Depuis que son cousin était rentré, Aimée l’avait trouvé dur. Cassé. Il avait à peine frôlé sa cousine. Il parlait par à-coups – « oui », « nous ferons cela », « ce sera à telle heure » –, sa voix était comme une porte claquée par le vent, elle battait au grand air, désespérée. Claude avait perdu plus que son oncle ; sa vie, déjà mutilée, s’effritait un peu plus, et dans ces saccades Aimée voyait comme les hommes restaient, à jamais, des garçons, vifs, chahuteurs, déséquilibrés par la perte. En elle, le chagrin creusait des galeries : Amand était parti, elle avait vécu à ses côtés des jours forts et heureux, dont elle emplissait ces chemins intérieurs. Dans sa douleur, une voix apaisée lui murmurait qu’elle avait eu de la chance ; elle aimait son père mort autant qu’elle l’avait aimé vivant. Claude, lui, comprenait ce qu’il perdait, et sous son âme s’ouvrait un vide immense, au bord duquel sa fierté reculait. Alors il ruait.

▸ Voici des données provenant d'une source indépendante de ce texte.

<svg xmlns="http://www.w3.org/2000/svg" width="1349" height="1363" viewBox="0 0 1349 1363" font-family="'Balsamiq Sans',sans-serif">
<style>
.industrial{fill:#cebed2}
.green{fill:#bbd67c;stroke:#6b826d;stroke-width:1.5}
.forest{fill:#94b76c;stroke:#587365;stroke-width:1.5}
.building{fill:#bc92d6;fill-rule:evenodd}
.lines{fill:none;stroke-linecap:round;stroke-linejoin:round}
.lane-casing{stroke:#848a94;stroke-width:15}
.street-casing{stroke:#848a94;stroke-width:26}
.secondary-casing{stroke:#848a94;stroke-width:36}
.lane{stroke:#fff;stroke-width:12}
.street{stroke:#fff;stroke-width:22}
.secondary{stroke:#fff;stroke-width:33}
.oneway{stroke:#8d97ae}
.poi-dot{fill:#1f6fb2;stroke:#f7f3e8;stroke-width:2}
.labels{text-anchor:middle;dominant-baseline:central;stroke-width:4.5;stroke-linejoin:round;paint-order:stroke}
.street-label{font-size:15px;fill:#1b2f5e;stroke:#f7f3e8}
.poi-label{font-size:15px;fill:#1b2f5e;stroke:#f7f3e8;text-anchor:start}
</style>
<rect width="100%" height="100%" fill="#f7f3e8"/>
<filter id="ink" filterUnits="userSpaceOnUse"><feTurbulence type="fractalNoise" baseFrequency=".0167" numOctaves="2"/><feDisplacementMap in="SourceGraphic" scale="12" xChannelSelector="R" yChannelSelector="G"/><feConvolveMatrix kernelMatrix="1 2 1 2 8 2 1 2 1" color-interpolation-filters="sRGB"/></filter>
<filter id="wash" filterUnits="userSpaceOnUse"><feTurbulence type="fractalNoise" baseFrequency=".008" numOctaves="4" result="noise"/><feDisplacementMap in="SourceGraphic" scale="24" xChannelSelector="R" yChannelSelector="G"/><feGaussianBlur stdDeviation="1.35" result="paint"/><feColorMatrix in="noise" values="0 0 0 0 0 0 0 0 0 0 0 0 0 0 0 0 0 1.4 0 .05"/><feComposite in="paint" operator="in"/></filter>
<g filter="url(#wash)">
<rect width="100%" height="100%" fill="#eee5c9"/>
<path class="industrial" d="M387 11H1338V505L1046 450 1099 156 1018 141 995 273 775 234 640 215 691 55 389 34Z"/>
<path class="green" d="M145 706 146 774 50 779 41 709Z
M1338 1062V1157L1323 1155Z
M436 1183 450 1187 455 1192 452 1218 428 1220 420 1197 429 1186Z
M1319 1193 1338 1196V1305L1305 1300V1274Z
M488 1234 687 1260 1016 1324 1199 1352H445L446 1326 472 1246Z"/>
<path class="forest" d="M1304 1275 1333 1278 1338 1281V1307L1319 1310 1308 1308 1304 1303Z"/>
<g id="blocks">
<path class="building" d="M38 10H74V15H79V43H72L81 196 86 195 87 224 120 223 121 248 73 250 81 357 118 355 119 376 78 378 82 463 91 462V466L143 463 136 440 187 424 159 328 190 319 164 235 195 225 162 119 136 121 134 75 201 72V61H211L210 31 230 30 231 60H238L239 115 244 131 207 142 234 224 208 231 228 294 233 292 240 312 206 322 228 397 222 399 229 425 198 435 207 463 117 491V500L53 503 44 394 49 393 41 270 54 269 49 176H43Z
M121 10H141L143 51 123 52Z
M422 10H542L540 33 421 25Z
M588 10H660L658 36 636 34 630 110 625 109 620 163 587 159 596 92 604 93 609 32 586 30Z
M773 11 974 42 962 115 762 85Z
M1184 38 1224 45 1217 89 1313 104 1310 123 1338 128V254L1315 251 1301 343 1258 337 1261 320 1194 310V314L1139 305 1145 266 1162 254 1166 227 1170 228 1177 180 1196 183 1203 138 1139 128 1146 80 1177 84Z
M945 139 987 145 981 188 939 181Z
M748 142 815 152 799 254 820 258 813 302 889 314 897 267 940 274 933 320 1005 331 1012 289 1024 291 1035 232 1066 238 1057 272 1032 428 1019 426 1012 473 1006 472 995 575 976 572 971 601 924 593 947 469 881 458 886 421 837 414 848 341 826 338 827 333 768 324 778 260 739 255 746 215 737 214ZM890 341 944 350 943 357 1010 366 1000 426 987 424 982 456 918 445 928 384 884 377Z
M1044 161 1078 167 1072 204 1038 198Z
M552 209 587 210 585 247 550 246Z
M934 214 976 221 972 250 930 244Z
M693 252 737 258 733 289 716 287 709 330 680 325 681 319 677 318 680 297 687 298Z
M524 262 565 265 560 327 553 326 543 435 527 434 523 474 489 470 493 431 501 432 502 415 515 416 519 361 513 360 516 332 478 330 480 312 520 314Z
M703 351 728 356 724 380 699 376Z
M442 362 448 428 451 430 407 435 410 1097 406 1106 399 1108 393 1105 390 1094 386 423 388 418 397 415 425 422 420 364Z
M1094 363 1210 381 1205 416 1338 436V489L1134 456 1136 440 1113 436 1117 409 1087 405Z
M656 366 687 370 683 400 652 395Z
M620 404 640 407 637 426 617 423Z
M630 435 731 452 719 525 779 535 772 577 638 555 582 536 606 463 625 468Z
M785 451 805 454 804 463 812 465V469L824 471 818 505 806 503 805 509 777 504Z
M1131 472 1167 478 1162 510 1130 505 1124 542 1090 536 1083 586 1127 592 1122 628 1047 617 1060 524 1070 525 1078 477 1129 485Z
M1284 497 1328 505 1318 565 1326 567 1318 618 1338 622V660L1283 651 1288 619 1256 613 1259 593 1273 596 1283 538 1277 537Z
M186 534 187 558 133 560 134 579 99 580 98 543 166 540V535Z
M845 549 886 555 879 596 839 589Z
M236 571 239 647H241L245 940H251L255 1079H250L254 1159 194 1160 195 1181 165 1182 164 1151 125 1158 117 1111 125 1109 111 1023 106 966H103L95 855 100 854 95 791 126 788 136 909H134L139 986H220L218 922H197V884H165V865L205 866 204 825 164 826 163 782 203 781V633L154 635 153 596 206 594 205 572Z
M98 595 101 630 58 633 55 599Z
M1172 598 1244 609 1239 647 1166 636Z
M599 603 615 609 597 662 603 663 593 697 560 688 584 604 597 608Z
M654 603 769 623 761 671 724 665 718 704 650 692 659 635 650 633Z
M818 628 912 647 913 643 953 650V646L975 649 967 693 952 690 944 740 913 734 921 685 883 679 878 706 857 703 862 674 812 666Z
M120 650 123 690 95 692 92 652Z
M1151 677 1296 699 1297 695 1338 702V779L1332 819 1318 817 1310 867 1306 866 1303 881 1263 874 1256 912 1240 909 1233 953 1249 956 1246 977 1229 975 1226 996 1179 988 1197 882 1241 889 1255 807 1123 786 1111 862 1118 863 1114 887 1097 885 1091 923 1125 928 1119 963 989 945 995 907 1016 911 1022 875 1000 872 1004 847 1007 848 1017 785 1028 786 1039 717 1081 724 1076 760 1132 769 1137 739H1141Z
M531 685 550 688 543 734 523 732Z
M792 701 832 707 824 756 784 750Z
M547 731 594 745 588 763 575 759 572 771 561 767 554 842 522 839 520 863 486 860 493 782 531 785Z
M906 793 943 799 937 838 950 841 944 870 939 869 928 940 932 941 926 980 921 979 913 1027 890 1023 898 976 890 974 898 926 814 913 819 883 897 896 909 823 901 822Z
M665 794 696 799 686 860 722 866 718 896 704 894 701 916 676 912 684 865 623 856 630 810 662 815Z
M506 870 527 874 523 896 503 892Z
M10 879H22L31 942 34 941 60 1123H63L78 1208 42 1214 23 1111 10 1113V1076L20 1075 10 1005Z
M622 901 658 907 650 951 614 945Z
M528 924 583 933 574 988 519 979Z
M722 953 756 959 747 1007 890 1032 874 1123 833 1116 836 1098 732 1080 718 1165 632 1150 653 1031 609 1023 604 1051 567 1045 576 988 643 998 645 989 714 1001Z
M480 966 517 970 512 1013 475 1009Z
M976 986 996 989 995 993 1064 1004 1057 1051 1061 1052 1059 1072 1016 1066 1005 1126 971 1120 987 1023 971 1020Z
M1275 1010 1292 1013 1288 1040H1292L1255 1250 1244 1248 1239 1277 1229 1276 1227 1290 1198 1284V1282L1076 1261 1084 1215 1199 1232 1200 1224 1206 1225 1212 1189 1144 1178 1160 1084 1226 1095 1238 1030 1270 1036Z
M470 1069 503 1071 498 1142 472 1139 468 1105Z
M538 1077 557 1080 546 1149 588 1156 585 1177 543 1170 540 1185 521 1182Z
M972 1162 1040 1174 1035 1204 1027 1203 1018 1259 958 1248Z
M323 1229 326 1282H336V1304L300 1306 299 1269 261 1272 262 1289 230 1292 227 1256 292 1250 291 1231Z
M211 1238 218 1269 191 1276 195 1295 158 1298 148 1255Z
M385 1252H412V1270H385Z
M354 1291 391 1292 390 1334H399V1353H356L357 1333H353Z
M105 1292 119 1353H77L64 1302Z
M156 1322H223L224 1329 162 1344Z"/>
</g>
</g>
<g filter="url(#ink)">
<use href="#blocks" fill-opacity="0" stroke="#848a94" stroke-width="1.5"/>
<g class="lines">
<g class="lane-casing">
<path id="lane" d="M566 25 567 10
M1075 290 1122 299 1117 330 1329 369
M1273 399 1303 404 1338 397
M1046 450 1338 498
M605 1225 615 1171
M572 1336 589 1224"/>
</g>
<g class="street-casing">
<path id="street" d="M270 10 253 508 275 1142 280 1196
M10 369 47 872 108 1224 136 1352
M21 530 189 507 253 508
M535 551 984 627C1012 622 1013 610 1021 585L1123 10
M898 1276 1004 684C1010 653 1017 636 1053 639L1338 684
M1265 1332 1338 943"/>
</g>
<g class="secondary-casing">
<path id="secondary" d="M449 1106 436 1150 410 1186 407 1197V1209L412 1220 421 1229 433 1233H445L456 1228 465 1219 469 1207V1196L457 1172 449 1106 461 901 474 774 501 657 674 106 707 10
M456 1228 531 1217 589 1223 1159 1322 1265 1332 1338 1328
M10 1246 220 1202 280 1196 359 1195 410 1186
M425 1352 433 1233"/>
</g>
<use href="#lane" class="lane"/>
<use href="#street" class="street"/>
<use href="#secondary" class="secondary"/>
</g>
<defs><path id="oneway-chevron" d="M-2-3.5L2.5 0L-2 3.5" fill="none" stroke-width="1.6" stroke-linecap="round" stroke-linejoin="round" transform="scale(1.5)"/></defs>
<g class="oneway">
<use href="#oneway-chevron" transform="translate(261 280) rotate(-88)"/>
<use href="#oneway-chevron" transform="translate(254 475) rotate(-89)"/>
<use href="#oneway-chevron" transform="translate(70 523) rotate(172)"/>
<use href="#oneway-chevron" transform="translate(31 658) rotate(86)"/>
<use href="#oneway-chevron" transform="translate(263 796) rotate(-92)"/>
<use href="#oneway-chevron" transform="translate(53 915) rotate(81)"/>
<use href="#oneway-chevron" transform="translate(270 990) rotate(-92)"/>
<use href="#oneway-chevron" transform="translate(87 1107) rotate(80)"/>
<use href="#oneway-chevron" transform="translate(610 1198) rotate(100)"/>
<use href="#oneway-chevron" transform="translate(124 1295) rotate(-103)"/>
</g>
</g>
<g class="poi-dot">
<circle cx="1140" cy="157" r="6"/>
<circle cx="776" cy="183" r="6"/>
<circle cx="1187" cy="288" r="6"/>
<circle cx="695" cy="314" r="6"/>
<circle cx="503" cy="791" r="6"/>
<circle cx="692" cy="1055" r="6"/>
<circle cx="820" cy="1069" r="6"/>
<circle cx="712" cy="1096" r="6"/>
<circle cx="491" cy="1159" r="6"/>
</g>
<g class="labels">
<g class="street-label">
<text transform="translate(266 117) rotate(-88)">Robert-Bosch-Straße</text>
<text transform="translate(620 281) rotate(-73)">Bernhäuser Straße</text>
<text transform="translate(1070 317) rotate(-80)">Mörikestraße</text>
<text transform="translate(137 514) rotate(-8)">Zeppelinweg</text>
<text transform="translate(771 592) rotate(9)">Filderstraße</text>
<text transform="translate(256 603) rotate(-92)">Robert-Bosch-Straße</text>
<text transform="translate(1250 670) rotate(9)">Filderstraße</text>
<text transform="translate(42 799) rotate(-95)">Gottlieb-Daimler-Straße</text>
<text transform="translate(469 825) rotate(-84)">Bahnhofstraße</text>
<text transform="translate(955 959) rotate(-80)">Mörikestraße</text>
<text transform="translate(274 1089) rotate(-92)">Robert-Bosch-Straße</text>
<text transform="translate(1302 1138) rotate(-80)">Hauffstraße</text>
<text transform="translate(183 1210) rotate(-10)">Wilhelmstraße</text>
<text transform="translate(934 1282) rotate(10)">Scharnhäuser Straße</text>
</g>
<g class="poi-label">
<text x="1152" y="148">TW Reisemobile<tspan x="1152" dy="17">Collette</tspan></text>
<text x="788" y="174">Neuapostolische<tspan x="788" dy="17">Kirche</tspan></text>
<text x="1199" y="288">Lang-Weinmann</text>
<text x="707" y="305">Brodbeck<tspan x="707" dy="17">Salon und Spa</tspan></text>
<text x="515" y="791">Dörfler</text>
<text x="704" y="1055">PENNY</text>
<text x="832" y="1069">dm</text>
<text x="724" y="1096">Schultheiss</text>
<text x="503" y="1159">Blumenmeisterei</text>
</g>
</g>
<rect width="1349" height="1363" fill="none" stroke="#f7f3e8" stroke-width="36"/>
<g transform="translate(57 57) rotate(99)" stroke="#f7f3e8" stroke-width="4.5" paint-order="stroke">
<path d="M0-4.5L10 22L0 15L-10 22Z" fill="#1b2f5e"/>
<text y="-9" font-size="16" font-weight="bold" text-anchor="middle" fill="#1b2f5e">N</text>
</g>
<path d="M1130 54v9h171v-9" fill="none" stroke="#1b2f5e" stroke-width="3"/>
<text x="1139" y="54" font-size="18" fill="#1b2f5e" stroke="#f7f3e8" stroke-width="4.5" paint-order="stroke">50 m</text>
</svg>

En cette saison, les arbres se rapprochaient des hommes : leurs doigts attrapaient les vestes, grattaient les cheveux, froissaient les pantalons, les feuilles rousses dessinaient sous le ciel un deuxième toit pourpre, les ouvriers marchaient sous une mer de sang suspendue aux branches, l’air circulait à peine, prisonnier entre les troncs larges comme des cercueils. La terre suffoquait, écrasée par ces géants, et les hommes, moins agiles que les bêtes, plus violents que les cieux, se contorsionnaient, ils brûlaient de désir et de mélancolie dans des maisons fragiles qu’ils croyaient solides, ils s’enfonçaient dans des femmes à la peau malade, qui voyaient, elles, la forêt d’en haut, lui parlant dans la nuit, comme on parle à Dieu ou à une meilleure amie.
Mon père est mort, ma mère vit seule sur le peu de rentes qu’il a laissé. Mon cousin est parti faire la guerre. Il ne me reste personne, et vous savez bien ce qui arrive aux femmes qui fuient leurs époux, vous savez bien ce qu’il en est, ensuite, de leur réputation et de celle de leur famille.